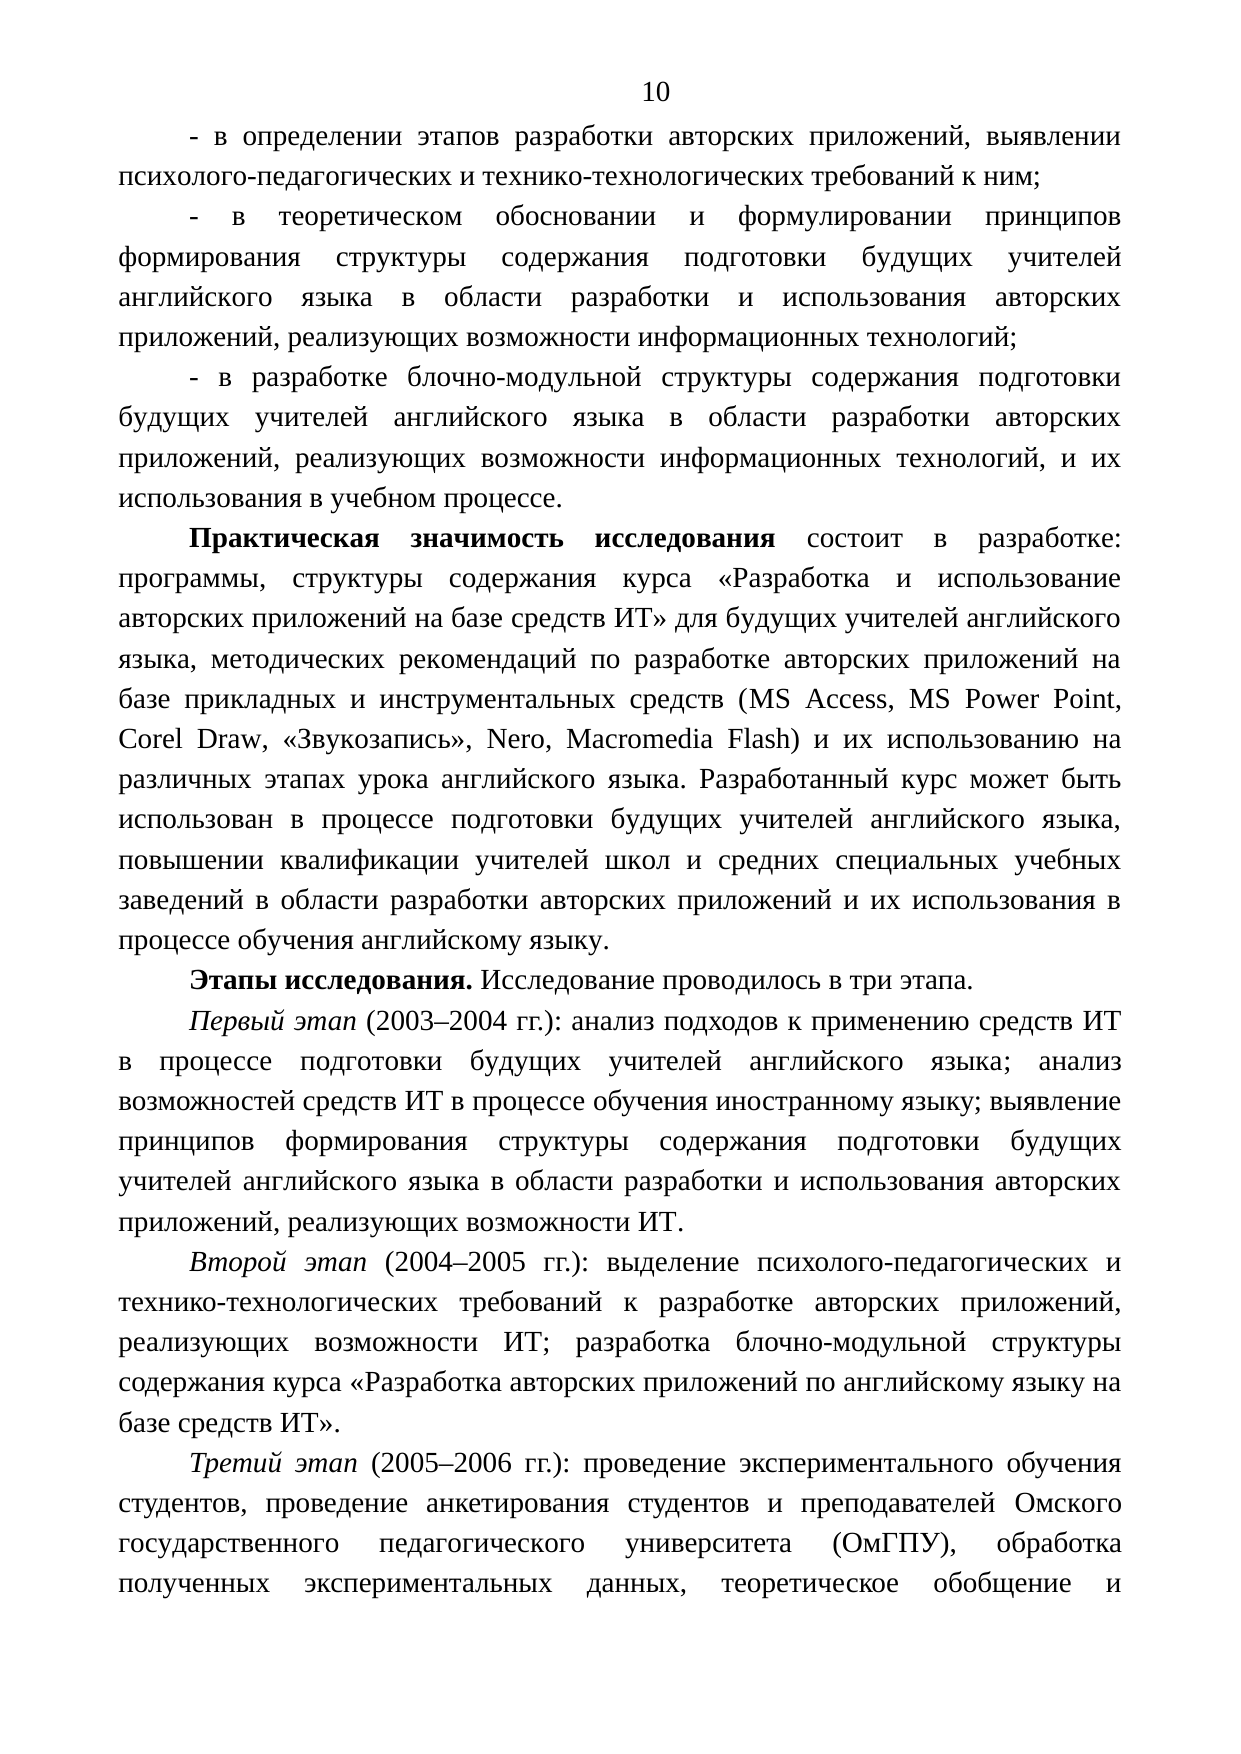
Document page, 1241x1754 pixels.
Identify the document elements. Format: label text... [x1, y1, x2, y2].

text - в разработке блочно-модульной структуры содержания подготовки будущих учителей английского языка в области разработки авторских приложений, реализующих возможности информационных технологий, и их использования в учебном процессе. [118, 359, 1122, 513]
text Этапы исследования. Исследование проводилось в три этапа. [118, 962, 1122, 996]
text Первый этап (2003–2004 гг.): анализ подходов к применению средств ИТ в процессе подготовки будущих учителей английского языка; анализ возможностей средств ИТ в процессе обучения иностранному языку; выявление принципов формирования структуры содержания подготовки будущих учителей английского языка в области разработки и использования авторских приложений, реализующих возможности ИТ. [118, 1003, 1122, 1237]
text Практическая значимость исследования состоит в разработке: программы, структуры содержания курса «Разработка и использование авторских приложений на базе средств ИТ» для будущих учителей английского языка, методических рекомендаций по разработке авторских приложений на базе прикладных и инструментальных средств (MS Access, MS Power Point, Corel Draw, «Звукозапись», Nero, Macromedia Flash) и их использованию на различных этапах урока английского языка Разработанный курс может быть использован в процессе подготовки будущих учителей английского языка, повышении квалификации учителей школ и средних специальных учебных заведений в области разработки авторских приложений и их использования в процессе обучения английскому языку [118, 520, 1122, 956]
text - в определении этапов разработки авторских приложений, выявлении психолого-педагогических и технико-технологических требований к ним; [118, 118, 1122, 192]
text - в теоретическом обосновании и формулировании принципов формирования структуры содержания подготовки будущих учителей английского языка в области разработки и использования авторских приложений, реализующих возможности информационных технологий; [118, 198, 1122, 353]
text Второй этап (2004–2005 гг.): выделение психолого-педагогических и технико-технологических требований к разработке авторских приложений, реализующих возможности ИТ; разработка блочно-модульной структуры содержания курса «Разработка авторских приложений по английскому языку на базе средств ИТ». [118, 1244, 1122, 1438]
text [118, 1445, 1122, 1599]
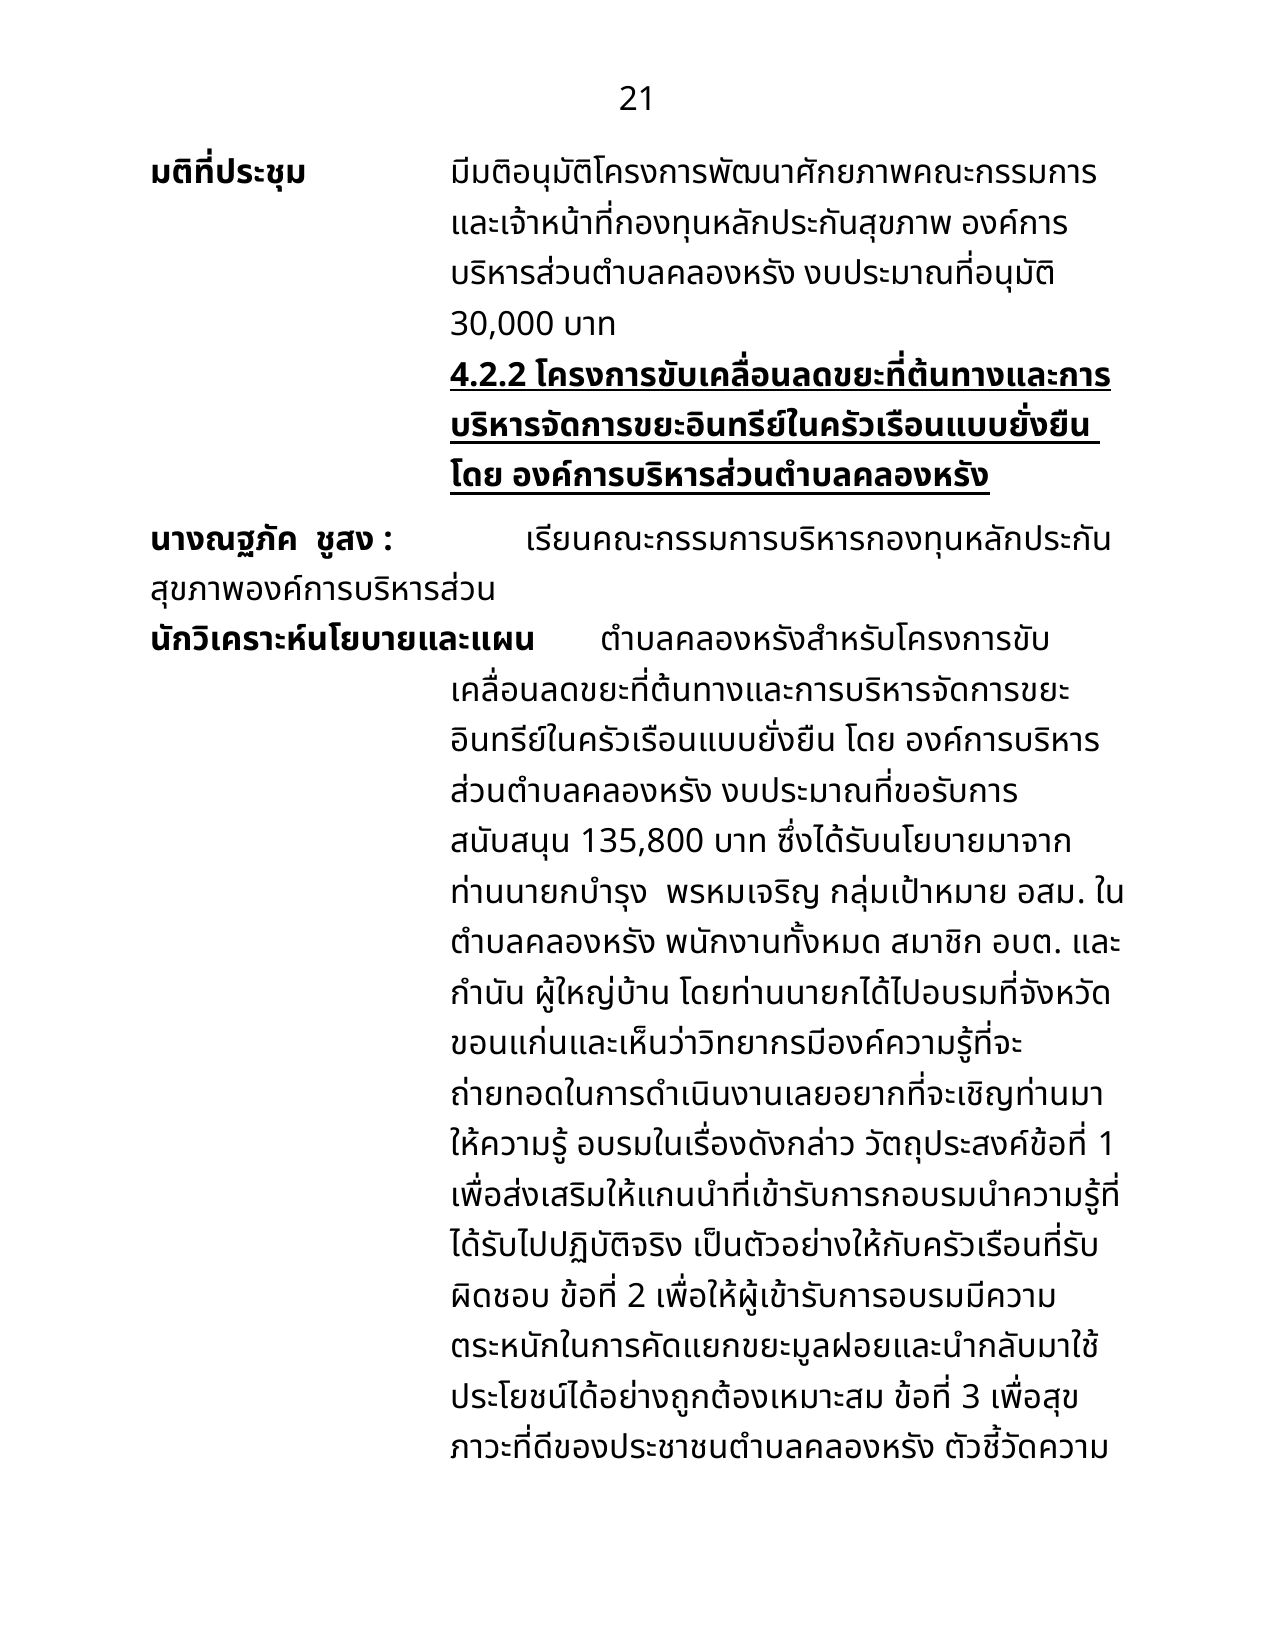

*****

**TASK:**
What is needed is an exact copy of all the entries above, minus the pictures.

**SOLUTION BELOW:**
Document page, 1241x1754 pixels.
Identify the document elements. Format: label text... [x1, y1, x2, y2].

text - в разработке блочно-модульной структуры содержания подготовки будущих учителей английского языка в области разработки авторских приложений, реализующих возможности информационных технологий, и их использования в учебном процессе. [118, 359, 1122, 513]
text Этапы исследования. Исследование проводилось в три этапа. [118, 962, 1122, 996]
text Первый этап (2003–2004 гг.): анализ подходов к применению средств ИТ в процессе подготовки будущих учителей английского языка; анализ возможностей средств ИТ в процессе обучения иностранному языку; выявление принципов формирования структуры содержания подготовки будущих учителей английского языка в области разработки и использования авторских приложений, реализующих возможности ИТ. [118, 1003, 1122, 1237]
text Практическая значимость исследования состоит в разработке: программы, структуры содержания курса «Разработка и использование авторских приложений на базе средств ИТ» для будущих учителей английского языка, методических рекомендаций по разработке авторских приложений на базе прикладных и инструментальных средств (MS Access, MS Power Point, Corel Draw, «Звукозапись», Nero, Macromedia Flash) и их использованию на различных этапах урока английского языка Разработанный курс может быть использован в процессе подготовки будущих учителей английского языка, повышении квалификации учителей школ и средних специальных учебных заведений в области разработки авторских приложений и их использования в процессе обучения английскому языку [118, 520, 1122, 956]
text - в определении этапов разработки авторских приложений, выявлении психолого-педагогических и технико-технологических требований к ним; [118, 118, 1122, 192]
text - в теоретическом обосновании и формулировании принципов формирования структуры содержания подготовки будущих учителей английского языка в области разработки и использования авторских приложений, реализующих возможности информационных технологий; [118, 198, 1122, 353]
text Второй этап (2004–2005 гг.): выделение психолого-педагогических и технико-технологических требований к разработке авторских приложений, реализующих возможности ИТ; разработка блочно-модульной структуры содержания курса «Разработка авторских приложений по английскому языку на базе средств ИТ». [118, 1244, 1122, 1438]
text [118, 1445, 1122, 1599]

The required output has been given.